_Given records:_
- - - - - - -

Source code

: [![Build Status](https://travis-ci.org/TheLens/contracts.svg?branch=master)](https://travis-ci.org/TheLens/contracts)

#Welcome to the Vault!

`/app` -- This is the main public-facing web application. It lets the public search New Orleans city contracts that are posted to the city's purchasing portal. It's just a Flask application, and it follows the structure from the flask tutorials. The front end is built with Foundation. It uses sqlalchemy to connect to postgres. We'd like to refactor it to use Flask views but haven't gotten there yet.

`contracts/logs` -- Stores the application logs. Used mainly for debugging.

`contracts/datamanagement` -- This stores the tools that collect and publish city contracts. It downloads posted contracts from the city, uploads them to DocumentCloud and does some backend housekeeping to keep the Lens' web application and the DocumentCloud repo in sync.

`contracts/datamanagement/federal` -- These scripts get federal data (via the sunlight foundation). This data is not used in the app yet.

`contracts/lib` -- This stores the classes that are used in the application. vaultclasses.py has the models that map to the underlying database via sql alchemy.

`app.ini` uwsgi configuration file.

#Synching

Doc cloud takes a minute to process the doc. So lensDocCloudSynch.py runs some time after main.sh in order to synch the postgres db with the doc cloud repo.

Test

- - - - - - -

_What the exercise asks:_ Copy exactly the line that contains "repo in sync." and every line after it, up to and including the last line of the records.

_Response to the task:_
`contracts/datamanagement` -- This stores the tools that collect and publish city contracts. It downloads posted contracts from the city, uploads them to DocumentCloud and does some backend housekeeping to keep the Lens' web application and the DocumentCloud repo in sync.

`contracts/datamanagement/federal` -- These scripts get federal data (via the sunlight foundation). This data is not used in the app yet.

`contracts/lib` -- This stores the classes that are used in the application. vaultclasses.py has the models that map to the underlying database via sql alchemy.

`app.ini` uwsgi configuration file.

#Synching

Doc cloud takes a minute to process the doc. So lensDocCloudSynch.py runs some time after main.sh in order to synch the postgres db with the doc cloud repo.

Test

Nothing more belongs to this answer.